#### [TASK INSTRUCTIONS]
Express the lines of the listing below as a JSON array of strings, one string per line and blank lines omitted, starting at the line that contains "kingdom: Plantae" and stopping after the line that contains "common name: Desert-willow".

##### GIVEN RECORDS

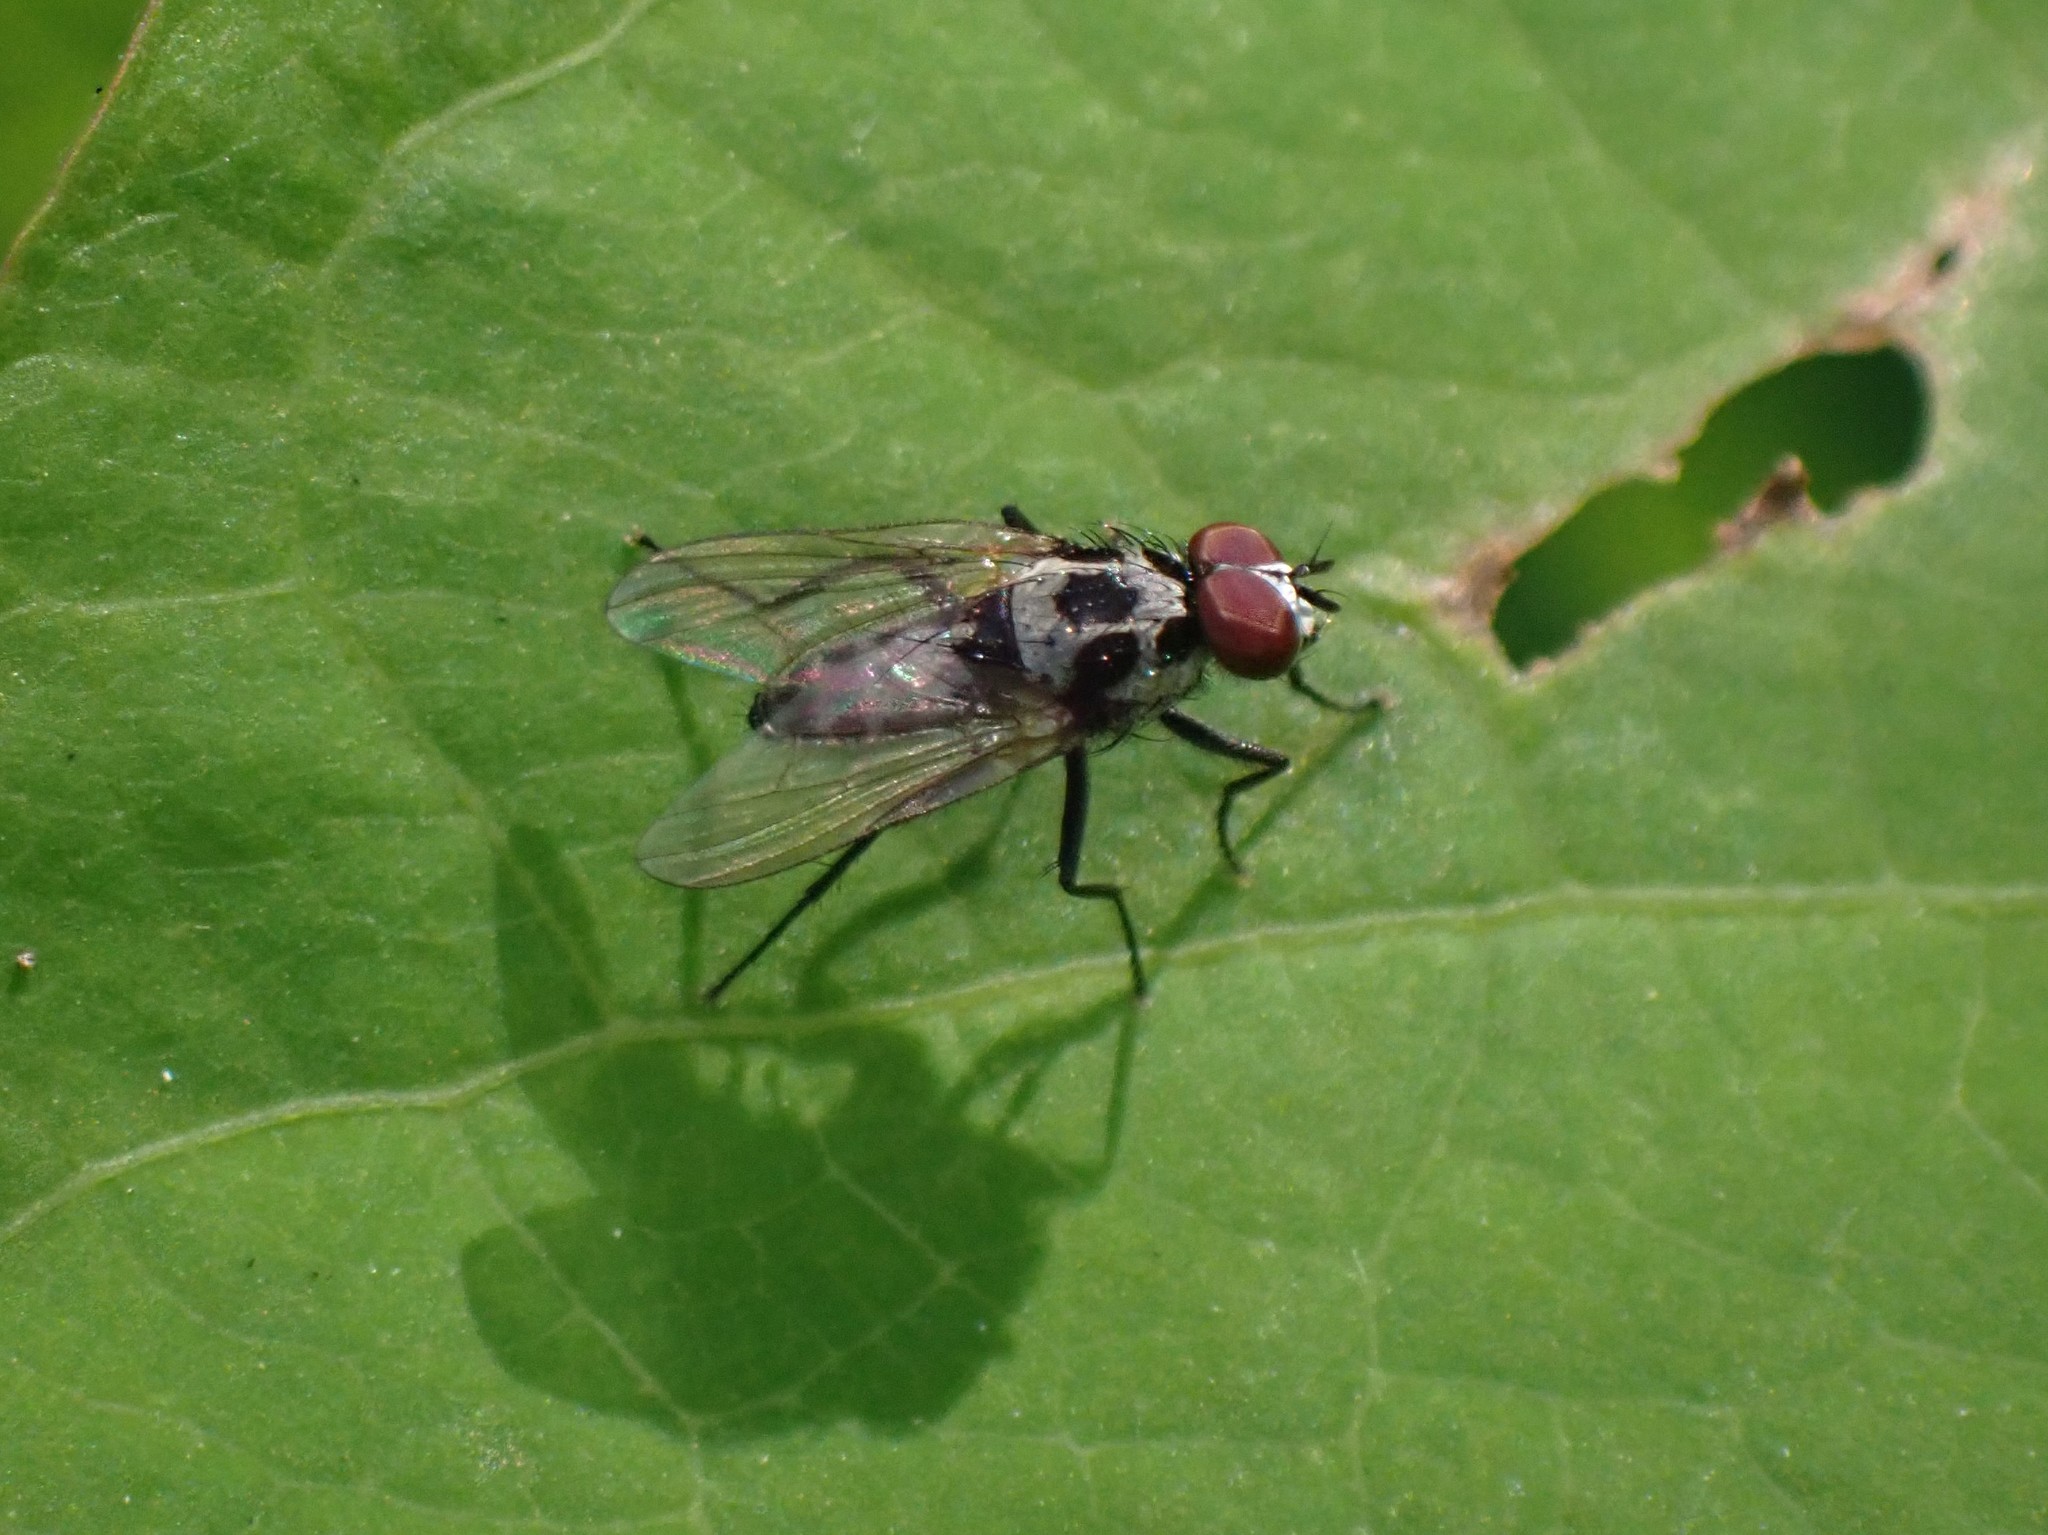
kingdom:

##########
##### GIVEN RECORDS

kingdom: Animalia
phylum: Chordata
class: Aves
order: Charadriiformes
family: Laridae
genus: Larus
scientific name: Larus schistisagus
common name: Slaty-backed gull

##########
##### GIVEN RECORDS

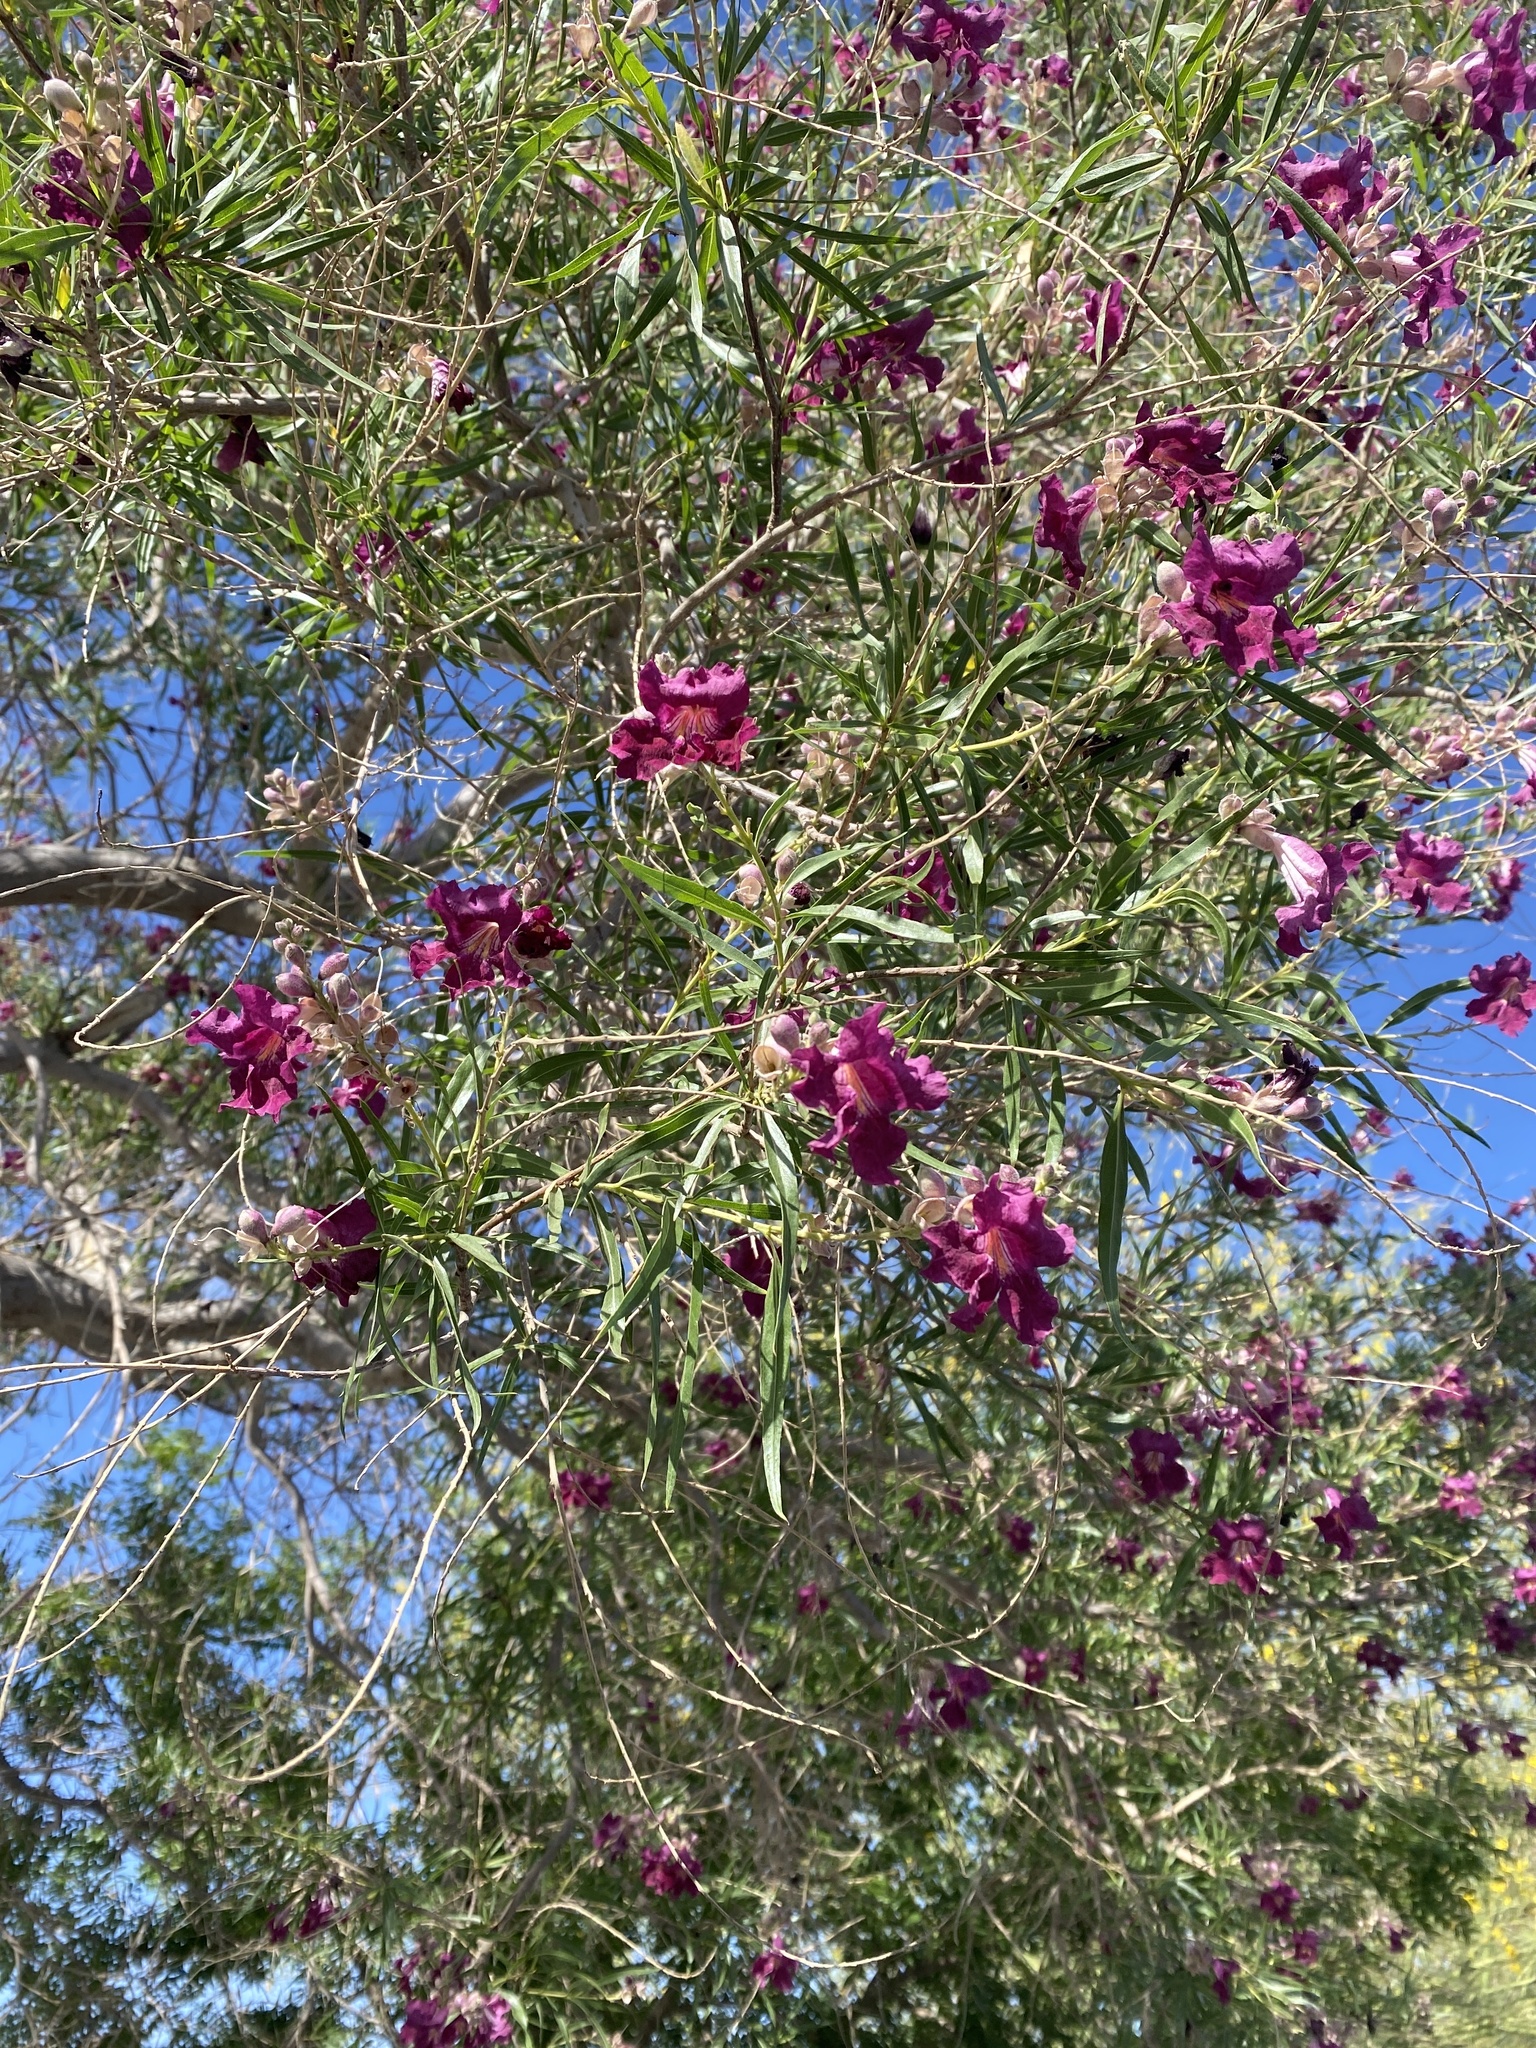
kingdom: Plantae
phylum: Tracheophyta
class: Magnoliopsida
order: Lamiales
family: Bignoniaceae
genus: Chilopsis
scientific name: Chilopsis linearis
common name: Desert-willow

##########

#### [CORRECT RESPONSE]
[
  "kingdom: Plantae",
  "phylum: Tracheophyta",
  "class: Magnoliopsida",
  "order: Lamiales",
  "family: Bignoniaceae",
  "genus: Chilopsis",
  "scientific name: Chilopsis linearis",
  "common name: Desert-willow"
]